### Task goal:
Your result should be every line of the records below that contains the word "casing".

### Materials provided:
=== Begin Enclosure ===

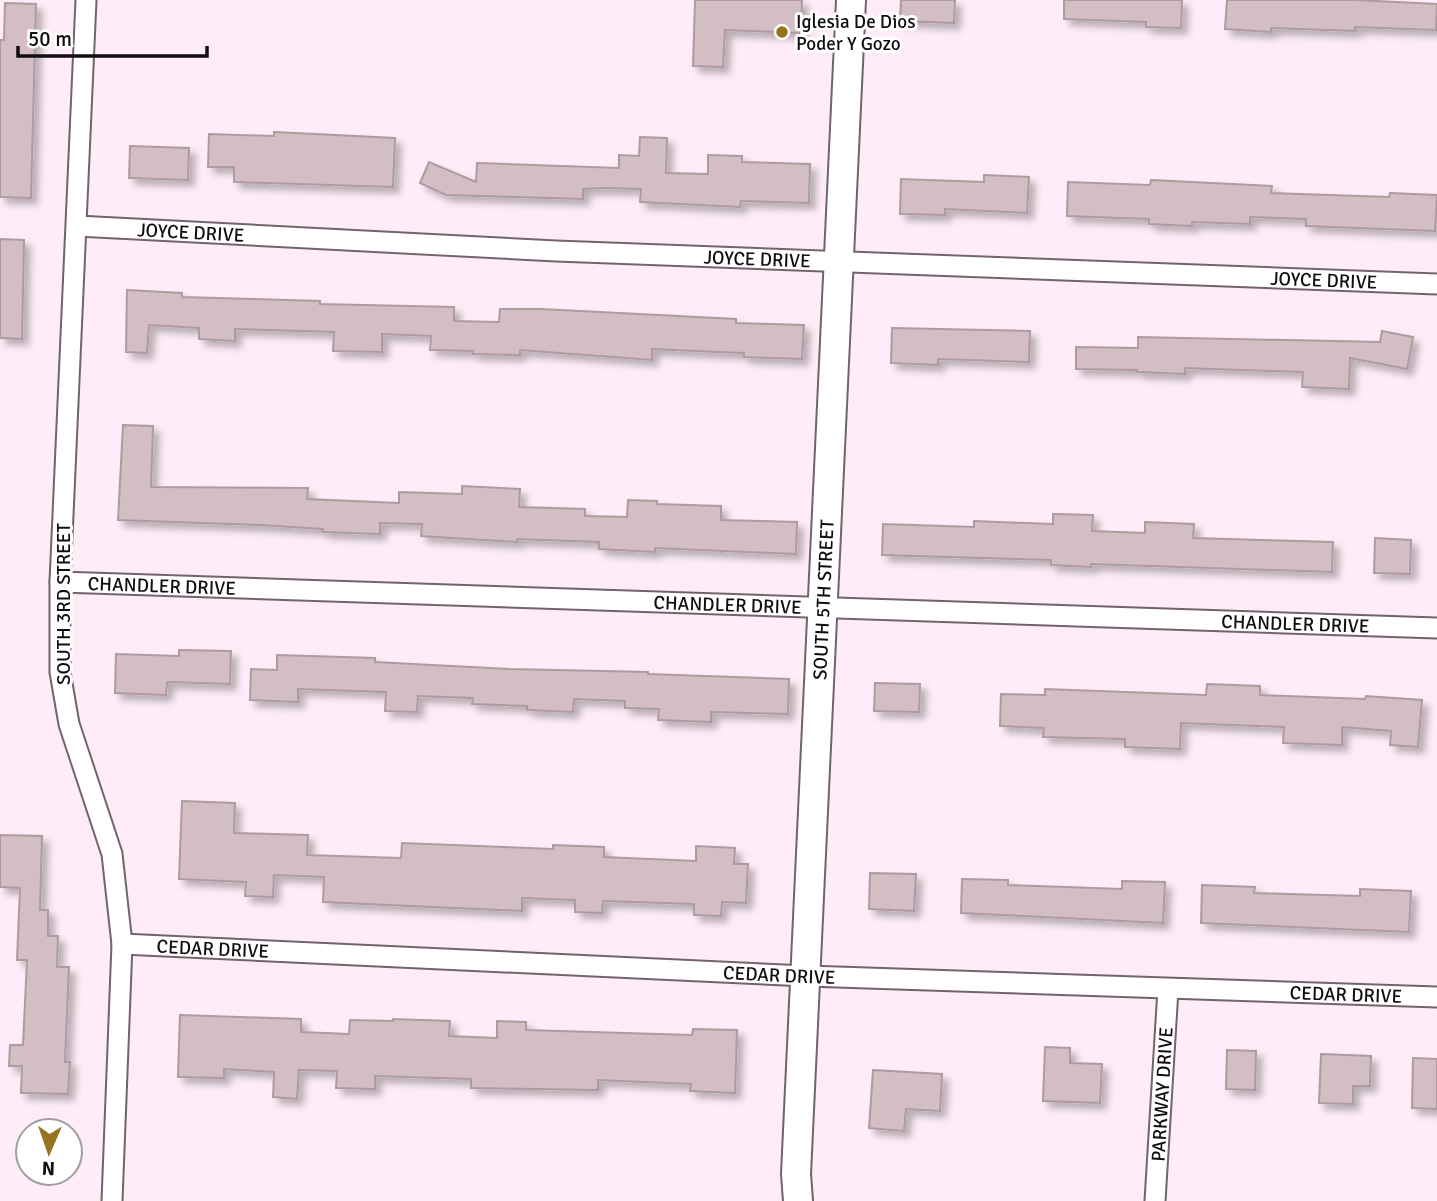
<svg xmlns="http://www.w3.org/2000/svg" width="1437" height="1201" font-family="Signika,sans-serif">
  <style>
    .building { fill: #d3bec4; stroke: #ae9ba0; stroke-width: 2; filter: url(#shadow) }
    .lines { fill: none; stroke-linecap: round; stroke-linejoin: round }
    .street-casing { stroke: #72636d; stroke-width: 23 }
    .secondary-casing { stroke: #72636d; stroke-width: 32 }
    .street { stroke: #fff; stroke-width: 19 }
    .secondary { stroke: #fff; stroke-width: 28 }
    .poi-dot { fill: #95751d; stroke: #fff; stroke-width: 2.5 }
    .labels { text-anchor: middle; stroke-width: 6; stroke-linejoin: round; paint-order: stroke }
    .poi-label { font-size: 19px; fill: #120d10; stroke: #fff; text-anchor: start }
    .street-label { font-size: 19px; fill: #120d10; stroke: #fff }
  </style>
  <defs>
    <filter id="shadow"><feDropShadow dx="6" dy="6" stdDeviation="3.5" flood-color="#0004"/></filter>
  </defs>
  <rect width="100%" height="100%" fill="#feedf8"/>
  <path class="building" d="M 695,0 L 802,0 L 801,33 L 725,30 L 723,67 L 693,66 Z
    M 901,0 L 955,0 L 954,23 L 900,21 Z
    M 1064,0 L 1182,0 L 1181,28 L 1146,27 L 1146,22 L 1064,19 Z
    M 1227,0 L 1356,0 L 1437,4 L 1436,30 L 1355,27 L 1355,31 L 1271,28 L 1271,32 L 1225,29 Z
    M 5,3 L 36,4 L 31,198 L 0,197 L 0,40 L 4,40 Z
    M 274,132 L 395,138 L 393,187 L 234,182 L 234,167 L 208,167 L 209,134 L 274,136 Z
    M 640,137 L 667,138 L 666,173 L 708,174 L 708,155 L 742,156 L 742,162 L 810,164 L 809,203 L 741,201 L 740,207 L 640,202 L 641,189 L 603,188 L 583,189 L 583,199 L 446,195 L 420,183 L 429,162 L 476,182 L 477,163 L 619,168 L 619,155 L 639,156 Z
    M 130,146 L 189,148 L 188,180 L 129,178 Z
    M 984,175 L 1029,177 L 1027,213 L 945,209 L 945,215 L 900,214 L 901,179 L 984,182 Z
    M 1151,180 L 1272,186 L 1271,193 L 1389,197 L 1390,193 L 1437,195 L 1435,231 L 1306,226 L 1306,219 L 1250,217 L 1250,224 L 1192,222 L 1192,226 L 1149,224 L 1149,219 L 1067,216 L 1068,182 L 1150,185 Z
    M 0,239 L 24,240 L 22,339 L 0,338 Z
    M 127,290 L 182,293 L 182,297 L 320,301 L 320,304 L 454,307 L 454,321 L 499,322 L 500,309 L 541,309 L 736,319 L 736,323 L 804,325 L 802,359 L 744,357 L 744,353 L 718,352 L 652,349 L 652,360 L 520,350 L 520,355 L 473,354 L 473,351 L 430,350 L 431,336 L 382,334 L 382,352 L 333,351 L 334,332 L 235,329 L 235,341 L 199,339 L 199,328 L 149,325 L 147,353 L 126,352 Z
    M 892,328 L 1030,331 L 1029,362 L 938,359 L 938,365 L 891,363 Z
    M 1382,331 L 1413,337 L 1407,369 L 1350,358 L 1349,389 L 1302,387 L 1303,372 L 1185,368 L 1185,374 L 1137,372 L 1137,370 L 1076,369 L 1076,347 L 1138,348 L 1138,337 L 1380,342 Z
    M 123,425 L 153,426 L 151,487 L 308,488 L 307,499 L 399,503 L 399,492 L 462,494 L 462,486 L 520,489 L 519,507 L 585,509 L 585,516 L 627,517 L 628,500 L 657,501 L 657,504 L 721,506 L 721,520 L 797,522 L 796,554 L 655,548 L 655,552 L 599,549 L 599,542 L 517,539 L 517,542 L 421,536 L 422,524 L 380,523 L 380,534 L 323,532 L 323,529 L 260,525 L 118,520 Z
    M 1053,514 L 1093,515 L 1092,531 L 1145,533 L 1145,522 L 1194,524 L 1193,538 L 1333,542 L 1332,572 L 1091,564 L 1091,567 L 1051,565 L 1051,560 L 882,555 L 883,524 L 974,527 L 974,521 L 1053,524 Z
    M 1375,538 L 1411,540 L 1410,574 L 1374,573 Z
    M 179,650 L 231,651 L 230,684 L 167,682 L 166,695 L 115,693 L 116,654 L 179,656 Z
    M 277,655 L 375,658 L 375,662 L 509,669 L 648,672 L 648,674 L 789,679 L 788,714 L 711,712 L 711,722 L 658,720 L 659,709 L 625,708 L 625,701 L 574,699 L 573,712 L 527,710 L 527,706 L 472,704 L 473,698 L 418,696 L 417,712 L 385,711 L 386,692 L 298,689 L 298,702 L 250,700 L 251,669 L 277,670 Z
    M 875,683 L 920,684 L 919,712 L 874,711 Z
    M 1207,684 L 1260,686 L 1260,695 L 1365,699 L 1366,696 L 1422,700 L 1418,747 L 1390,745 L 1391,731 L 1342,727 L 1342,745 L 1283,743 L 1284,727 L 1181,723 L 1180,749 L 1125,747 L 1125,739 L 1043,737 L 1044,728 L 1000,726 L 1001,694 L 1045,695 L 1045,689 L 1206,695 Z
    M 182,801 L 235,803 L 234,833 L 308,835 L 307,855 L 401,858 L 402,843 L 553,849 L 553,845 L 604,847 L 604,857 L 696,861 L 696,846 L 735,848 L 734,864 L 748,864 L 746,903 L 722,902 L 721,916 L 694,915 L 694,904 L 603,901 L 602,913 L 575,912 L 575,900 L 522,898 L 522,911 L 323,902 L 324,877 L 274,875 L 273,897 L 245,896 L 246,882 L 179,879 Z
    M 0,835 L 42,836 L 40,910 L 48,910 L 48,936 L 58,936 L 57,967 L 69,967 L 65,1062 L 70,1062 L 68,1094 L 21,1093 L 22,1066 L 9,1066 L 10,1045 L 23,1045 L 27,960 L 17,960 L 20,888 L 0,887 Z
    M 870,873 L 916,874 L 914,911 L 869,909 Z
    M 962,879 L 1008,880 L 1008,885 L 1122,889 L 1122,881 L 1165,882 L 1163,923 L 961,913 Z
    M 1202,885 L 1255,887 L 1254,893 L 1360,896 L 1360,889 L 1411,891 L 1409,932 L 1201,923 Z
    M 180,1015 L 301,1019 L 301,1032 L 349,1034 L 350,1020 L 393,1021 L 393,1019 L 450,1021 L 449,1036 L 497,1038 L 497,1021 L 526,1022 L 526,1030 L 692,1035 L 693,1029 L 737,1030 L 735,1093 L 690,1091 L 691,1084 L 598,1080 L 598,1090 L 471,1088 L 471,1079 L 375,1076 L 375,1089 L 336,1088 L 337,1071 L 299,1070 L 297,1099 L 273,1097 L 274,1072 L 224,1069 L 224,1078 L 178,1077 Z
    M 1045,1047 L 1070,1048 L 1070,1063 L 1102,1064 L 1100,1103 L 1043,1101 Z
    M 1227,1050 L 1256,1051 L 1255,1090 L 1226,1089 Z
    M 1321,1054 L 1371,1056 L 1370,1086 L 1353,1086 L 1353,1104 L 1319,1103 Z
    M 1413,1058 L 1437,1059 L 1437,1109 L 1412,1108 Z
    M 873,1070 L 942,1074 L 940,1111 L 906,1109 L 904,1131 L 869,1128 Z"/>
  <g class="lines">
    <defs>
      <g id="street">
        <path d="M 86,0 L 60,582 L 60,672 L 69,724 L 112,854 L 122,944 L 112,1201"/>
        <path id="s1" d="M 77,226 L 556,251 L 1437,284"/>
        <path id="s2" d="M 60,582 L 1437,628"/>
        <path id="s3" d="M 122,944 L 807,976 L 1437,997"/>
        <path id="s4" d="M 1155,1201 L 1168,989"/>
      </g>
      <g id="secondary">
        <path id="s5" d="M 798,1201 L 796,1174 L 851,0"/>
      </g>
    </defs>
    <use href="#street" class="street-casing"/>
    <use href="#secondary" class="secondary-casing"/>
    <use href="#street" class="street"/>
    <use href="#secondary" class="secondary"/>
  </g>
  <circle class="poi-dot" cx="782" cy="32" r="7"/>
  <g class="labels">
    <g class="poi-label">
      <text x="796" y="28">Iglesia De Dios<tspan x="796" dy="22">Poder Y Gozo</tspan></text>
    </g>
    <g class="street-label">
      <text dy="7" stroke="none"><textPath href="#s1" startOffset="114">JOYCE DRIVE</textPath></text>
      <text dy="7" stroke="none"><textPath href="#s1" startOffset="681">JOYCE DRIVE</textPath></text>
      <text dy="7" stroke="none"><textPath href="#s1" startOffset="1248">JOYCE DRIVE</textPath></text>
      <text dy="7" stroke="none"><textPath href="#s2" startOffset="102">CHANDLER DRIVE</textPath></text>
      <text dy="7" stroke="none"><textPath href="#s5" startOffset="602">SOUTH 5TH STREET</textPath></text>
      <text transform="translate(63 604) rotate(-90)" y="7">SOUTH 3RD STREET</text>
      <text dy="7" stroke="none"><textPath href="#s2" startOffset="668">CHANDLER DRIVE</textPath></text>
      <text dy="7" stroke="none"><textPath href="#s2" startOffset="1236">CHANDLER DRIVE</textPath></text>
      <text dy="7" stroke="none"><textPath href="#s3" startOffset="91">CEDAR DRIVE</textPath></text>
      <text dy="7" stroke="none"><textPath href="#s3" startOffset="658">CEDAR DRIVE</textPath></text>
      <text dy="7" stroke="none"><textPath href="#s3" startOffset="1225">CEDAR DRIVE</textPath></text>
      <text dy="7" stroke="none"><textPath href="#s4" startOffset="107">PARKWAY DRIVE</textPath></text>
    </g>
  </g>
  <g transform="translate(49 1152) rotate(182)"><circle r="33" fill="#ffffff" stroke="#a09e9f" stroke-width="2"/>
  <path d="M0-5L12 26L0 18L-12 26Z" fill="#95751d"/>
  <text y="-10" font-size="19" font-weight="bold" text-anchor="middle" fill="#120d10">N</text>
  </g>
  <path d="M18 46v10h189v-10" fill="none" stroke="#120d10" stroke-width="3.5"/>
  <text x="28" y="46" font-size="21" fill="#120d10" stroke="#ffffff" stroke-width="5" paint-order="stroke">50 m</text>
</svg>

=== End Enclosure ===

### Task result:
    .street-casing { stroke: #72636d; stroke-width: 23 }
    .secondary-casing { stroke: #72636d; stroke-width: 32 }
    <use href="#street" class="street-casing"/>
    <use href="#secondary" class="secondary-casing"/>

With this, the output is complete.